Comparison of ROUGE values of BART, BASi, and ‘BASiP’

It can be seen from Fig. 2, BASi outperforms the other models in a two-stage summarization framework for the datasets XSUM and CNNDM. Models like GSUM require additional assistance for input along with a separate encoder to encode the information, while the proposed model, BASi, uses the techniques used in BART. Thus, BASi outperforms different models and provides an effective summarization technique.

Table 3 shows some example references from PIB and the summary generated by our proposed model, BASiP. The findings of BASiP and BART show how our strategy aids the abstractive model in removing superfluous characters and symbols from the original input. BASiP learns to resolve unnecessary extra characters which BART cannot. As can be seen from Table 3, the first summary generated by BART contains ‘/’ at the start and end of several words, the second summary is made up of the meaningless term ‘Dsy’, and the third summary of the preceding table lacks a numerical value following ‘Rs’. Instead, our proposed model ‘BASiP’ learned to disregard or change these error patterns and never generated them over the whole test set. This was probably because it noticed that candidates with this pattern were rarely generated with high ROUGE scores and appropriately de-weighted the probability.

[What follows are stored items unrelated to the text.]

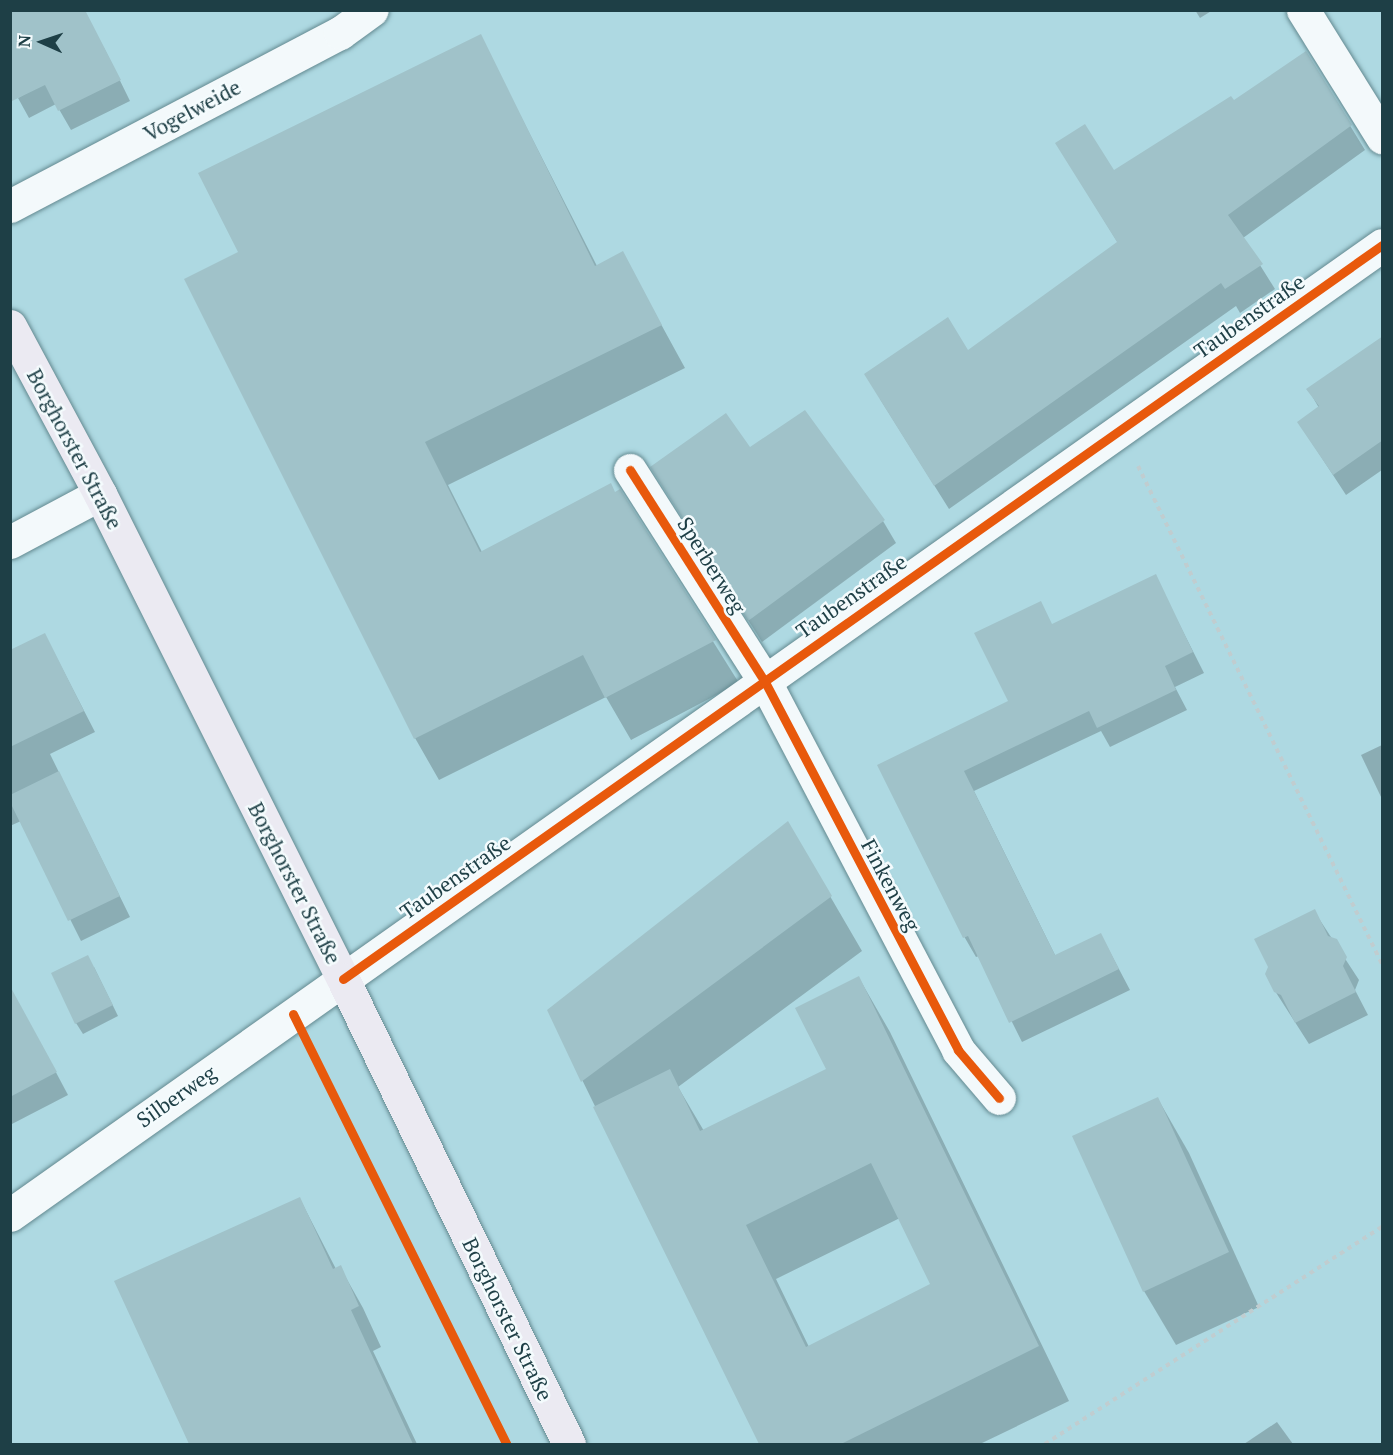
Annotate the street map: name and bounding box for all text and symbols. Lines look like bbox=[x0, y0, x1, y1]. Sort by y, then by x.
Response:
north arrow bbox=[12, 12, 72, 72]
text: N bbox=[13, 34, 35, 48]
street label: Vogelweide bbox=[139, 74, 245, 146]
street label: Taubenstraße bbox=[1189, 269, 1309, 363]
street label: Borghorster Straße bbox=[22, 365, 128, 533]
street label: Sperberweg bbox=[673, 512, 751, 618]
street label: Taubenstraße bbox=[791, 549, 911, 643]
street label: Borghorster Straße bbox=[243, 798, 347, 968]
street label: Taubenstraße bbox=[395, 830, 515, 924]
street label: Finkenweg bbox=[856, 835, 926, 935]
street label: Silberweg bbox=[132, 1060, 220, 1132]
street label: Borghorster Straße bbox=[458, 1234, 558, 1404]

5 Text-to-Speech Conversion

The summarized text by the proposed architecture ‘BASiP’ was converted to speech for visually impaired users who would use the proposed application. The content of the website can be read aloud by a synthetic voice when the text is selected, enabling persons with visual impairments to access information without the use of traditional visual cues. This significantly enhances the overall user experience and broadens the site’s accessibility.

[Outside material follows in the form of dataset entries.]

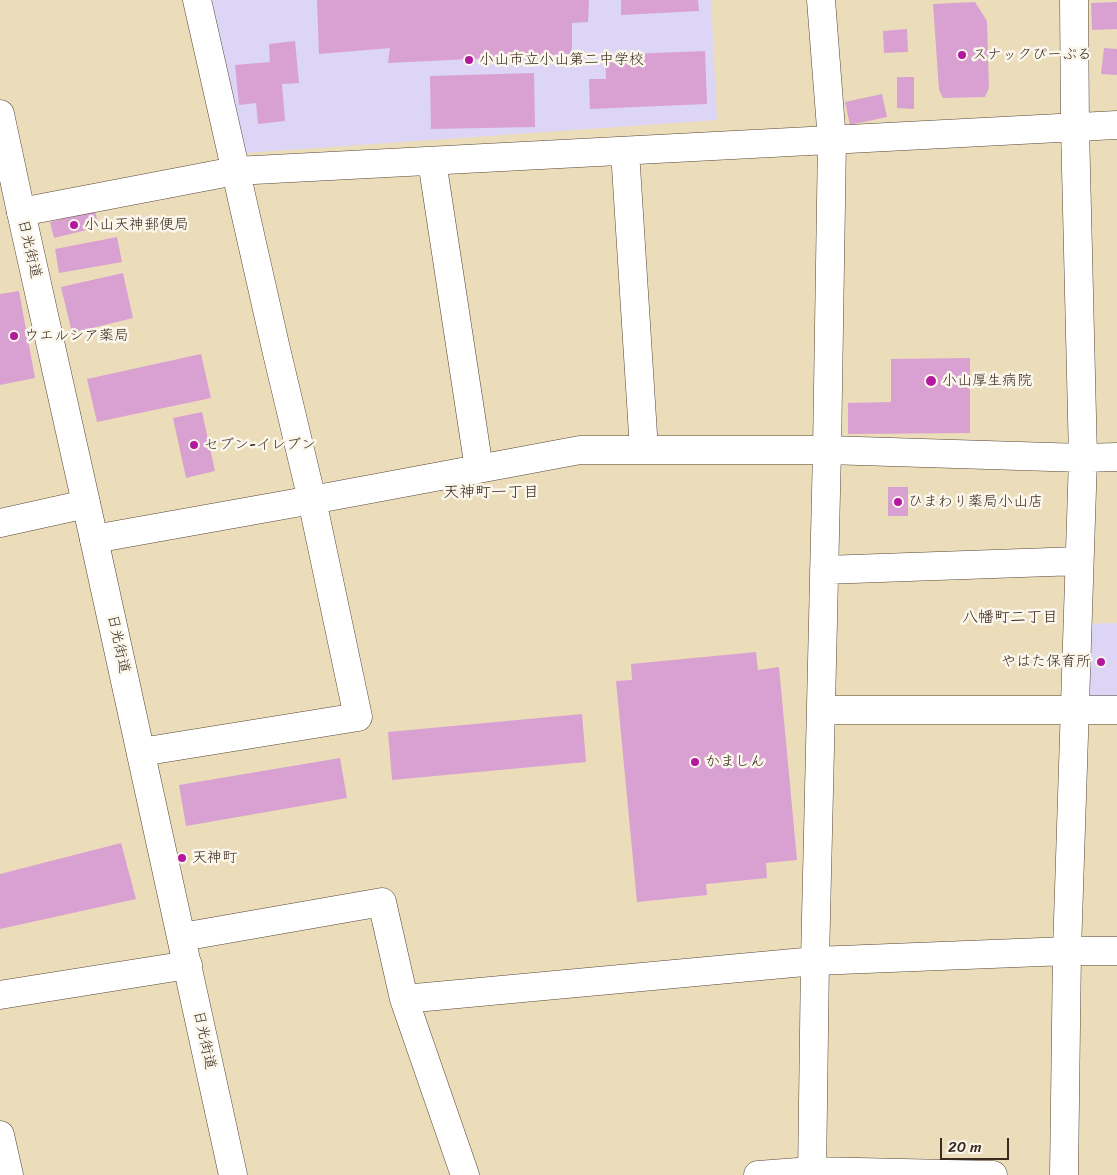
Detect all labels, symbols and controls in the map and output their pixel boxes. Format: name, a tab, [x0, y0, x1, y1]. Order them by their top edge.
place label: スナックぴーぷる	[972, 46, 1092, 64]
marker: スナックぴーぷる	[956, 49, 968, 61]
place label: 小山市立小山第二中学校	[479, 51, 644, 69]
marker: 小山市立小山第二中学校	[463, 54, 475, 66]
place label: 小山天神郵便局	[84, 216, 189, 234]
street label: 日光街道	[13, 218, 45, 280]
marker: 小山天神郵便局	[68, 219, 80, 231]
place label: ウエルシア薬局	[24, 327, 129, 345]
marker: ウエルシア薬局	[8, 330, 20, 342]
place label: 小山厚生病院	[942, 372, 1032, 390]
marker: 小山厚生病院	[924, 374, 938, 388]
place label: セブン-イレブン	[204, 436, 316, 454]
marker: セブン-イレブン	[188, 439, 200, 451]
district label: 天神町一丁目	[443, 483, 539, 503]
place label: ひまわり薬局小山店	[908, 493, 1043, 511]
marker: ひまわり薬局小山店	[892, 496, 904, 508]
district label: 八幡町二丁目	[962, 608, 1058, 628]
street label: 日光街道	[103, 613, 133, 675]
place label: やはた保育所	[1001, 653, 1091, 671]
marker: やはた保育所	[1095, 656, 1107, 668]
place label: かましん	[705, 753, 765, 771]
marker: かましん	[689, 756, 701, 768]
place label: 天神町	[192, 849, 237, 867]
marker: 天神町	[176, 852, 188, 864]
street label: 日光街道	[189, 1009, 219, 1071]
scale bar	[942, 1128, 1011, 1160]
text: 20 m	[948, 1134, 982, 1160]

Table 3 Case study on PIB dataset

In the literature, sophisticated methodologies have been used for visual speech recognition [33]. In this work, an inbuilt library of html-5 called responsive voice has been used [34].

6 Conclusion

In this work, a novel architecture, BASiP, has been proposed for abstractive text summarization. The experimental results of BASi (BART + SimCLS) on comparison with the existing work shows the effectiveness of the proposed architecture. BASi outperforms the other models in a two-stage summarization framework for the datasets XSUM and CNNDM. Moreover, a few case studies has also been provided which shows that BASiP constructively generates summary from the PIB references. The future work involves generation of summary for text given in tabular format and representation of the same in a concise and meaningful way.